I'm turning the keyboard over to my wife the MD, who just said "lemme
answer that one!"...
M. fortuitum can definitely be transmitted to humans. It is considered
one of the atypical mycobacterial infections, and is often missed by
doctors who forget about these rarer infections (there are a few commonly
transmitted diseases from fish/water to humans. In the mycobacterium
category there are a few as well, besides fortuitum....inc marinum (more
common than fortuitum). Usually, healthy humans are not bothered by these
pathogens unless they have a cut or open sore on their hand/arm, or are
immunocompromised (ie diabetic, HIV/AIDS, asthmatic on steroids, or organ
transplant patient). In rare cases the infection can rapidly progress. A
few cases of lung infections with M. fortuitum have been noted in healthy
people with no idea on the origin of the infection. Often we'll see a
person with a ulcer/sore or progressive infection that has been seen by
another doctor and then referred on because they can't figure out it out!
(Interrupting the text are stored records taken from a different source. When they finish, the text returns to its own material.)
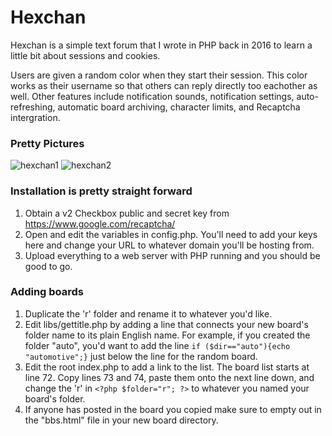 # Hexchan

Hexchan is a simple text forum that I wrote in PHP back in 2016 to learn a little bit about sessions and cookies. 

Users are given a random color when they start their session. This color works as their username so that others can reply directly too eachother as well. Other features include notification sounds, notification settings, auto-refreshing, automatic board archiving, character limits, and Recaptcha intergration. 

### Pretty Pictures
![hexchan1](https://user-images.githubusercontent.com/19812682/74511935-be3a2d00-4ecc-11ea-8ecf-588f563e6cae.PNG) 
![hexchan2](https://user-images.githubusercontent.com/19812682/74512418-d2325e80-4ecd-11ea-950f-d744eaff0e5a.PNG)




### Installation is pretty straight forward

1. Obtain a v2 Checkbox public and secret key from https://www.google.com/recaptcha/
2. Open and edit the variables in config.php. You'll need to add your keys here and change your URL to whatever domain you'll be hosting from.
3. Upload everything to a web server with PHP running and you should be good to go. 


### Adding boards

1. Duplicate the 'r' folder and rename it to whatever you'd like. 
2. Edit libs/gettitle.php by adding a line that connects your new board's folder name to its plain English name. For example, if you created the folder "auto", you'd want to add the line `if ($dir=="auto"){echo "automotive";}` just below the line for the random board.
3. Edit the root index.php to add a link to the list. The board list starts at line 72. Copy lines 73 and 74, paste them onto the next line down, and change the 'r' in `<?php $folder="r"; ?>` to whatever you named your board's folder.
4. If anyone has posted in the board you copied make sure to empty out in the "bbs.html" file in your new board directory.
So, if you get a weird sore/infection on your arm make sure your doctor
knows you keep tanks! (I ask but then I love knowing as much as I can and
hate missing things)
(on treatment, several drugs are used in humans inc minocyclin,
erythromycin, bactrim, etc...but usually cultures are done for resistence.
Drug combinations are used as well....but I'll spare the details)
> > The medications you mentioned [Erythromycin & Maracyn II (Minocycline)]
> > are quite ineffective for TB treatment in ornamental aquaria
> Well, I don't know about that: I've seen cases of "TB" treated
> effectively with the combination of these two meds. (Assuming, of course,
> that it was, in fact, "TB" ;-) )
Not a combination I have seen used in humans, they have a similar
mechanisms ofaction. Usually we would use a combination of drugs that
attack the bacteria in different ways.